Archeologische sporen leiden terug tot de 10e eeuw voor Christus; hoogstwaarschijnlijk is zij gebouwd op heilige grond waarop tijdens Atlantis een Tempel van de Heilige Moeder heeft gestaan.
Vandaar dat ook Maria’s naam genoemd werd. Moeder Maria is niet ‘zo maar’ met Johannes de Evangelist naar Efeze gereisd na de kruisiging, om stilletjes te verdwijnen in een huisje op een berg. Yeshua heeft niet ‘zo maar’ tegen Johannes gezegd: “Zoon, zie daar uw Moeder” (en tegen Maria: “Moeder, zie daar uw Zoon”).
Zowel de Godin Artemis als Moeder Maria waren de belichaming van het Goddelijke Vrouwelijke op Aarde. De kans is groot dat Moeder Maria energetisch niet alleen de leiding had over het Carmel, de Esseense Inwijdings- en Mysterieschool in Jeruzalem, maar later ook van grote betekenis is geweest voor de Tempel van Artemis in Selçuk bij Efeze.
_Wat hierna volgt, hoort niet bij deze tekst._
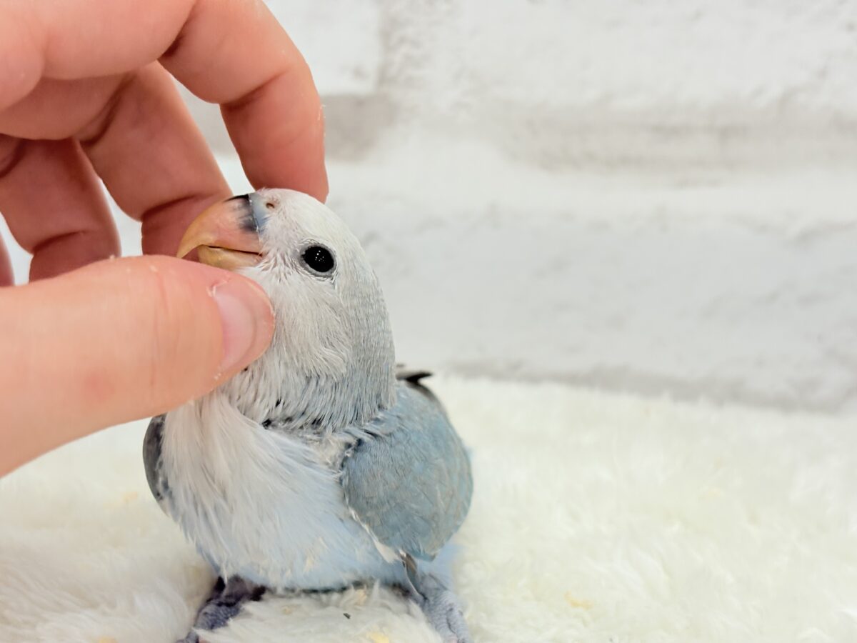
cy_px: 322
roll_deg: -1.5
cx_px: 428
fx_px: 1287
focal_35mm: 52
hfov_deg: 36.8
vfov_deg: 28.0
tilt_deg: -12.4
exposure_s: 1/100
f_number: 1.6
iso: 80
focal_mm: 5.96
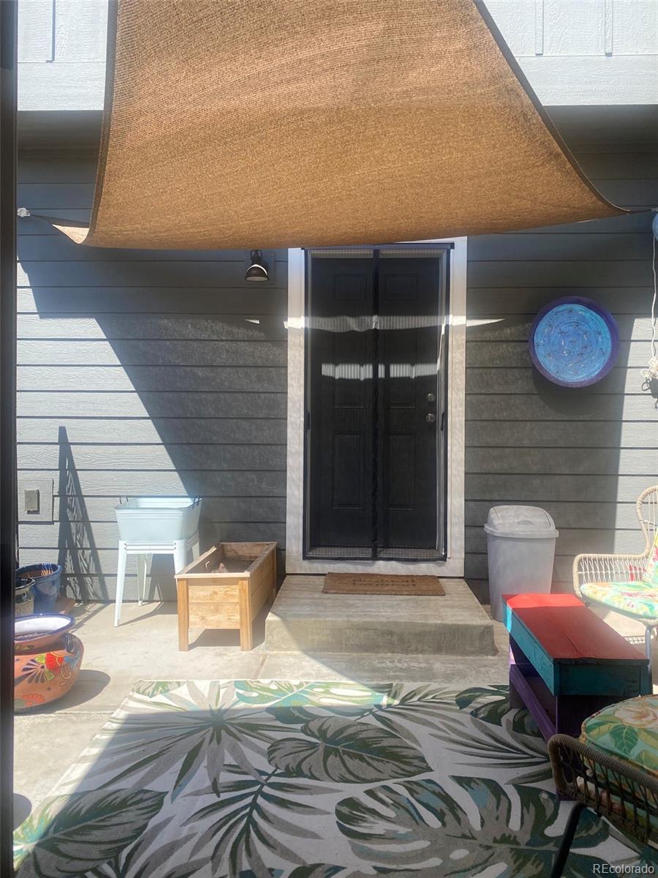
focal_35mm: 26
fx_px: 659
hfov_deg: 53.1
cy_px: 439
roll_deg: -0.2
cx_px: 329
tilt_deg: +0.3
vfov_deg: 67.3
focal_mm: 4.25
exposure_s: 1/898
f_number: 1.8
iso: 32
Hoe prachtig is het, dat een deel van de oudste stenen van de vernietigde tempel gebruikt is voor de Basiliek van Johannes. En dat er nog een deel van de overgebleven marmeren pilaren verwerkt is in de Hagia Sophia in Istanbul. Zij dragen nog steeds die diep openbarende en helende energie van het pure, Goddelijke Vrouwelijke…
In deze woorden ‘Zoon, die daar uw Moeder” ligt een Waarheid en een verlossing die we allemaal in ons leven beginnen toe te laten. Op de Weg naar de Goddelijke Aanwezigheid in onszelf hebben we niet alleen de kracht, de kennis en de hogere Wil van een Goddelijke Vader in onze rug nodig, maar ook de Liefde, de wijsheid en het vertrouwen van een Goddelijke Moeder in ons hart.
Zij die zegt: “Toe maar, laat maar los, ik ben bij je. Voel maar, het is okay, geef het maar aan mij, je hebt het lang genoeg gedragen.” Vanuit haar verbinding met de Goddelijke Bron kan, en zal alles getransformeerd worden wat jij nog los te laten hebt van wat je tijdelijk vastgepakt hebt.
Wat er sterven wil zal sterven, om in een andere vorm herboren te kunnen worden. Dat wat rijp is om innerlijk op te staan, zal door goddelijke krachten gedragen worden. Als een Licht dat van innerlijke, Goddelijke Aanwezigheid getuigt zal het door je heen gaan stralen.